The line that separates the genres of country and soul music has never been a particularly thick one and over the decades there has been a healthy swapping of repertoire between the genres. Jimmie Rodgers, country music’s first superstar, established himself by putting a hillbilly spin on delta blues – and that was back in the late 1920s. Most 60s soul singers who grew up in the segregated American south in the 30s and 40s probably heard more country music on the radio than they did blues or jazz, as there was little to no radio programming devoted to music for black people. It’s therefore no surprise to find that there were so many classic adaptations of great country songs during the golden age of soul music.
“Behind Closed Doors: Where Country Meets Soul” brings together 24 supreme spins on songs that were first recorded – usually successfully – by country artists. It’s not the first such compilation to do so but, if I say so myself, it’s the best one to date.

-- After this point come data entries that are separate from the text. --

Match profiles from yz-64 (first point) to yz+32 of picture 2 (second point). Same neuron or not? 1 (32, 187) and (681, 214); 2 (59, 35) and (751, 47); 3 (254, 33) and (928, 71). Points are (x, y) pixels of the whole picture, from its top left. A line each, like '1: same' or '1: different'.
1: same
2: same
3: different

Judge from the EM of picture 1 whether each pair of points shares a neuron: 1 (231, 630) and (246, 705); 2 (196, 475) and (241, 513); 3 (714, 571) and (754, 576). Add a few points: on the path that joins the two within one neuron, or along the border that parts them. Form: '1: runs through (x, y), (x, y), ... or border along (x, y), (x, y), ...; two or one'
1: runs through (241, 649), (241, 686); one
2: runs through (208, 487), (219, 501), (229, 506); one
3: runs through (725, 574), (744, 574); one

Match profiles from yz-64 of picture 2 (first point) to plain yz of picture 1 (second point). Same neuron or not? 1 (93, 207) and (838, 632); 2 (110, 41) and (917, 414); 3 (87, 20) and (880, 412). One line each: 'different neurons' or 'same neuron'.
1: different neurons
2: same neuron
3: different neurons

As one who regards both genres to be of equal importance, and who collects both soul and country 45s, I can say with some certainly that nobody is going to be disappointed with the tracks in this top-notch compilation. (For those who might wish to check out the country originals after hearing them sung with soul, I have listed the first version of each song in the track-by-track annotations.)

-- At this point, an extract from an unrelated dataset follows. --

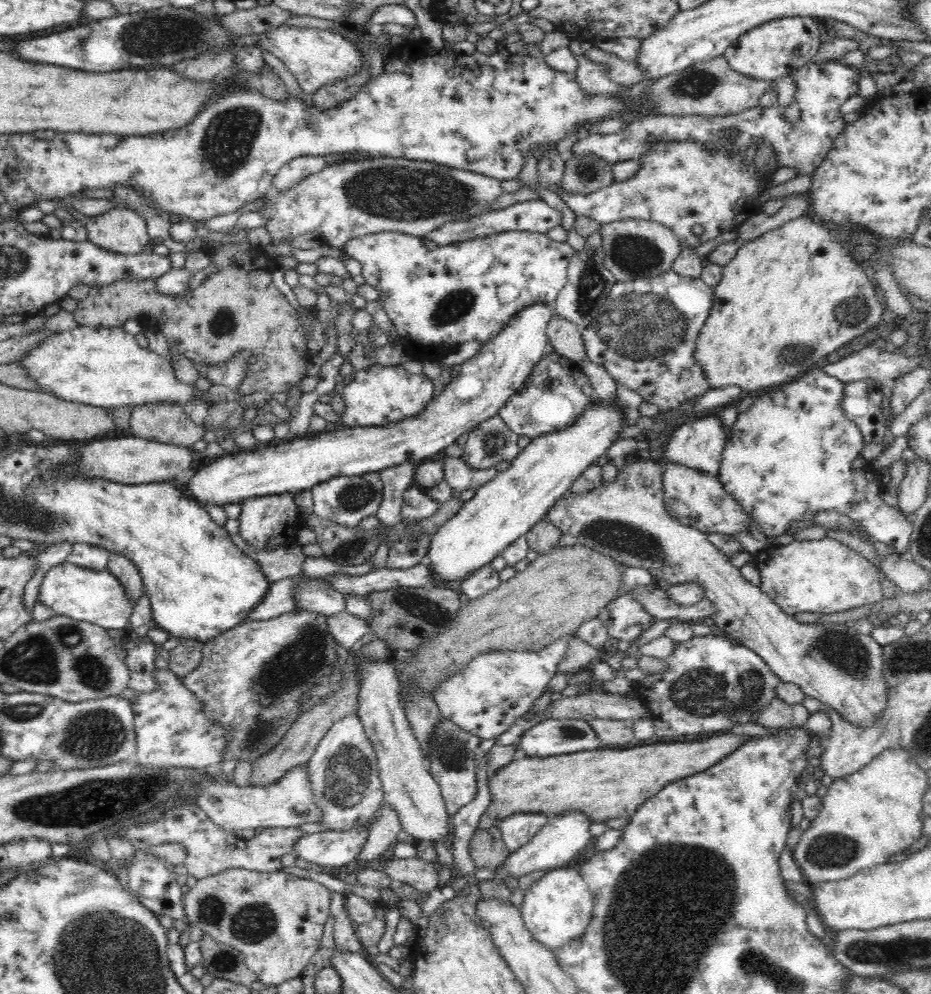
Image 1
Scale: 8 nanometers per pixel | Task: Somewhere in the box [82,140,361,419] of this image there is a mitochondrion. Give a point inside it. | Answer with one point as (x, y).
(223, 323)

Where country meets soul can be a pessimistic and dark place. Songs such as ‘The Grand Tour’ or ‘Life Turned Her That Way’ are going to have a downbeat outlook whoever is singing them; they are as tailor-made for Aaron Neville and James Carr as they are for those who originally sang them for country audiences (George Jones and Little Jimmy Dickens), while Percy Sledge sings ‘Take Time To Know Her’ with the experience of someone who sounds like he lived every minute of its bleak narrative and provides this collection with an undisputed highlight.

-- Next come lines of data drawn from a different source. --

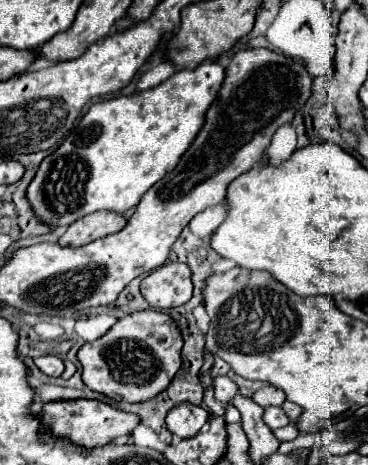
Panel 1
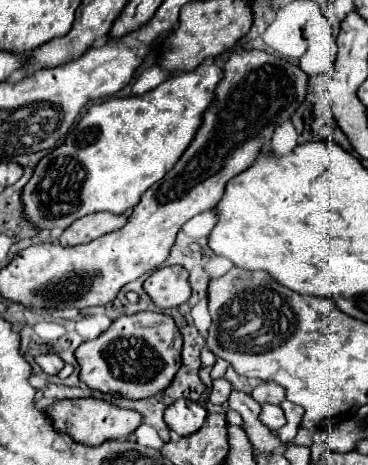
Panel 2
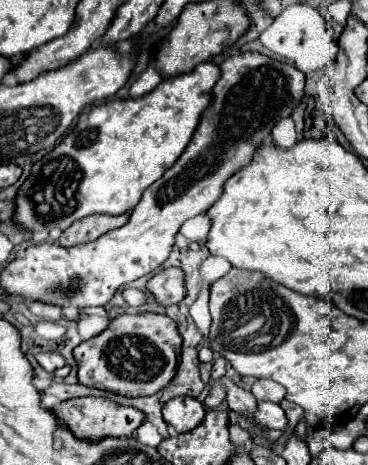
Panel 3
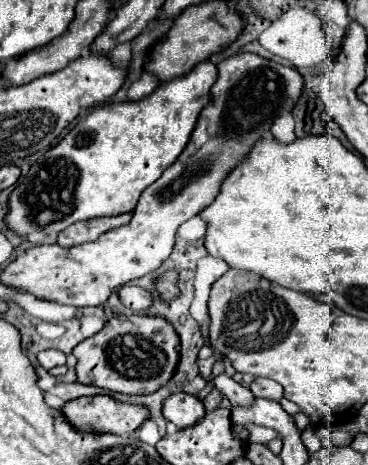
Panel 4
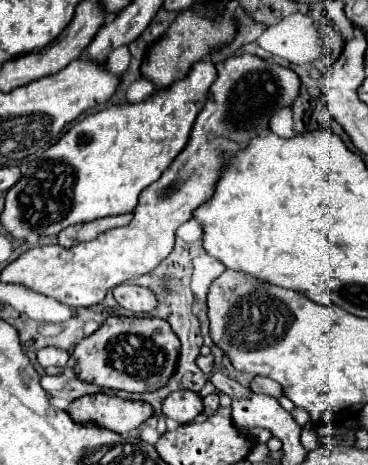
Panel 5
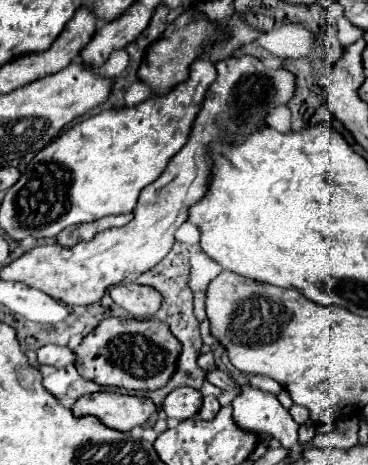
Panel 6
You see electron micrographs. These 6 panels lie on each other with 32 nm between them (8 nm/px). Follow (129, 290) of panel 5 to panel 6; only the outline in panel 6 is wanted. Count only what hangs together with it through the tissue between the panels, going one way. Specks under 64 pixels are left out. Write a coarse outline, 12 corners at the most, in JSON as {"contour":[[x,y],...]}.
{"contour":[[118,284],[110,288],[114,304],[144,320],[162,306],[152,286]]}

The place can also be optimistic and light, as Joe Simon’s wonderful version of the early Waylon Jennings hit ‘Yours, Love’ and Little Milton’s romping revamp of Charlie Rich’s ‘Behind Closed Doors’ show. Somewhere in the middle there’s Moses & Joshua Dillard’s tear ’em up take on ‘My Elusive Dreams’, a song usually sung in country circles in the maudlin manner of the original version by its writer Claude “Curly” Putnam.
There are still a few people out there who have not yet come to regard soul and country as musical equals. Hopefully “Behind Closed Doors: Where Country Meets Soul” will help to right that wrong and lead to further understanding of why so many country songs have been turned into soul classics down the years.